The captain’s voice wasn't loud, but it was incredibly dense. It carried a dark, vibrating authority that physically commanded the room. It was the voice of a man whose family owned the political architecture of the city, a man who dictated the very pulse of the franchise.
Sullivan blinked, caught completely off guard by the interruption. "Everett, we are discussing general team readiness—"
"No, we aren't," Everett cut him off smoothly, his tone flat and utterly uncompromising.
Everett took another step down the riser. He stopped directly behind Dorian’s row. The physical proximity was immediate. Dorian felt the sudden, heavy wave of heat radiating off the captain’s large frame, a stark contrast to the freezing, isolated panic that had just been consuming him.

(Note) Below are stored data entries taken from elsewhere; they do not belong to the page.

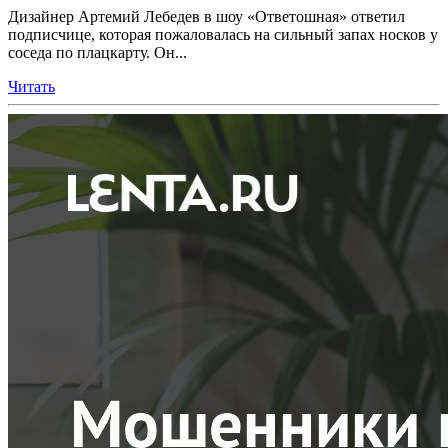
Дизайнер Артемий Лебедев в шоу «Ответошная» ответил
подписчице, которая пожаловалась на сильный запах носков у
соседа по плацкарту. Он...
Читать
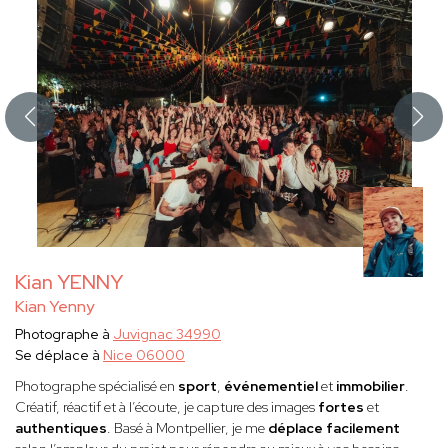
Kian YENNY
Kian Yenny
Photographe à
Juvignac 34990
Se déplace à
Nice 06000
Photographe spécialisé en
sport
,
événementiel
et
immobilier
.
Créatif, réactif et à l’écoute, je capture des images
fortes
et
authentiques
. Basé à Montpellier, je me
déplace facilement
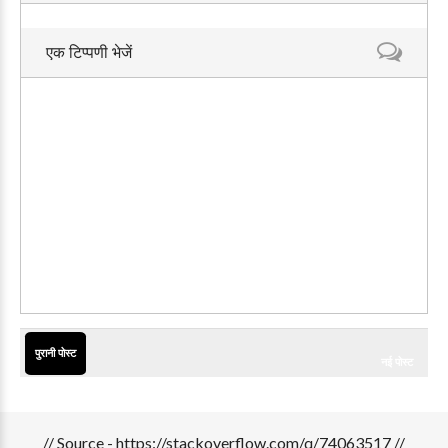
एक टिप्पणी भेजें
पुरानी पोस्ट
नई पोस्ट
// Source - https://stackoverflow.com/q/74063517 //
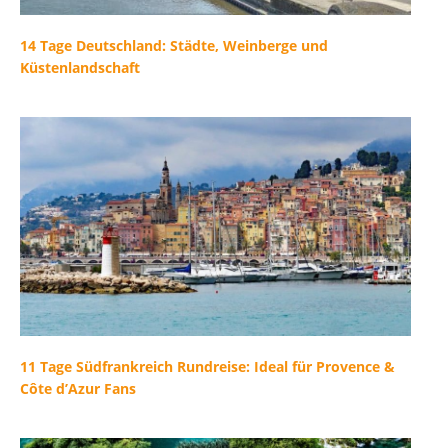
14 Tage Deutschland: Städte, Weinberge und
Küstenlandschaft
11 Tage Südfrankreich Rundreise: Ideal für Provence &
Côte d’Azur Fans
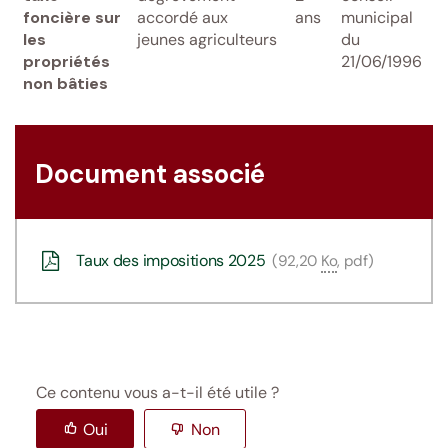
foncière sur
accordé aux
ans
municipal
les
jeunes agriculteurs
du
propriétés
21/06/1996
non bâties
Document associé
Taux des impositions 2025
92,20
Ko
, pdf
Ce contenu vous a-t-il été utile ?
Oui
Non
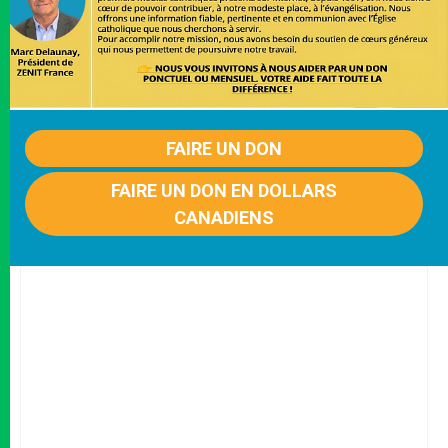
FAIRE UN DON
FAIRE UN DON EN DOLLARS
CANADIENS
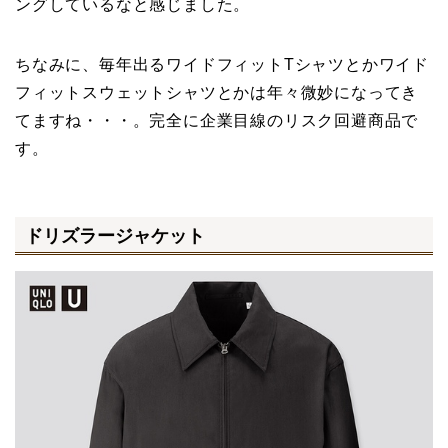
ングしているなと感じました。
ちなみに、毎年出るワイドフィットTシャツとかワイド
フィットスウェットシャツとかは年々微妙になってき
てますね・・・。完全に企業目線のリスク回避商品で
す。
ドリズラージャケット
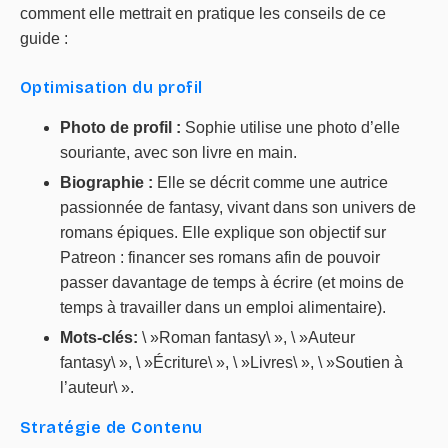
comment elle mettrait en pratique les conseils de ce
guide :
Optimisation du profil
Photo de profil :
Sophie utilise une photo d’elle
souriante, avec son livre en main.
Biographie :
Elle se décrit comme une autrice
passionnée de fantasy, vivant dans son univers de
romans épiques. Elle explique son objectif sur
Patreon : financer ses romans afin de pouvoir
passer davantage de temps à écrire (et moins de
temps à travailler dans un emploi alimentaire).
Mots-clés:
\ »Roman fantasy\ », \ »Auteur
fantasy\ », \ »Écriture\ », \ »Livres\ », \ »Soutien à
l’auteur\ ».
Stratégie de Contenu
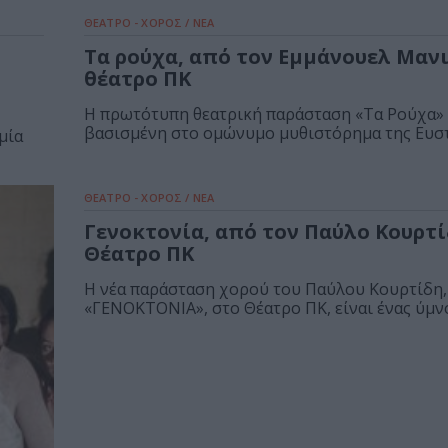
ΘΕΑΤΡΟ - ΧΟΡΟΣ / ΝΕΑ
Τα ρούχα, από τον Εμμάνουελ Μαν
θέατρο ΠΚ
Η πρωτότυπη θεατρική παράσταση «Τα Ρούχα» 
βασισμένη στο ομώνυμο μυθιστόρημα της Ευστα
μία
ΘΕΑΤΡΟ - ΧΟΡΟΣ / ΝΕΑ
Γενοκτονία, από τον Παύλο Κουρτ
Θέατρο ΠΚ
Η νέα παράσταση χορού του Παύλου Κουρτίδη,
«ΓΕΝΟΚΤΟΝΙΑ», στο Θέατρο ΠΚ, είναι ένας ύμνος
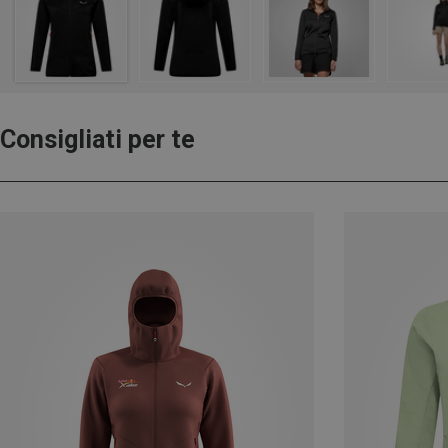
Consigliati per te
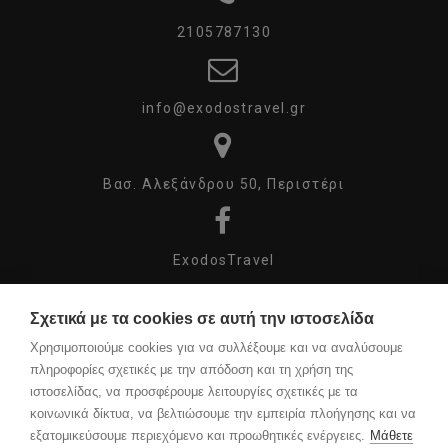
2105787130
info@exodostravel.gr
Βασ. Αλεξάνδρου 50, Περιστέρι
ExodosTravel
Σχετικά με τα cookies σε αυτή την ιστοσελίδα
exodos_travel
Χρησιμοποιούμε cookies για να συλλέξουμε και να αναλύσουμε
πληροφορίες σχετικές με την απόδοση και τη χρήση της
ιστοσελίδας, να προσφέρουμε λειτουργίες σχετικές με τα
κοινωνικά δίκτυα, να βελτιώσουμε την εμπειρία πλοήγησης και να
COPYRIGHT ©
εξατομικεύσουμε περιεχόμενο και προωθητικές ενέργειες.
Μάθετε
2023 DESIGN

"You are discussing my husband," Everett said.
The word dropped into the dark theater like a live grenade.
A collective, silent shockwave rippled through the players. Management went dead silent. No one breathed. Dorian’s heart executed a violent, erratic stutter against his ribcage. His fingers, previously clawing into his own thighs, went completely numb.
Everett didn't waver. He stared directly down at the head coach, his dark eyes burning with a cold, executive fury.
"Let me be entirely clear," Everett continued, his voice dropping into a low, dangerous register that promised absolute destruction to anyone who challenged him.
"Pike’s perimeter is secure. His personal life is fully under my authority, and it is handled.
There is no external noise. There is no distraction.
He is the most mechanically sound goaltender in this league, and he is going to anchor our defense on Thursday night. "
The silence that followed was heavy, thick with the unyielding reality of the captain's institutional weight. Everett wasn't just defending a teammate. He was throwing the entire, massive shield of the Kane family legacy directly over Dorian’s head, daring anyone in the front office to take a shot.
"If management has a concern regarding the media optics or the federal inquiries," Everett added, his gaze sweeping slowly over the executives in the back row, "they can direct those concerns to my legal counsel. Not to the crease. And certainly not in my film room."
Sullivan held Everett’s stare for three long, agonizing seconds. The coach was a hard man, but he was a pragmatist. He understood the hierarchy of power. You did not engage in a public war of attrition with Everett Kane.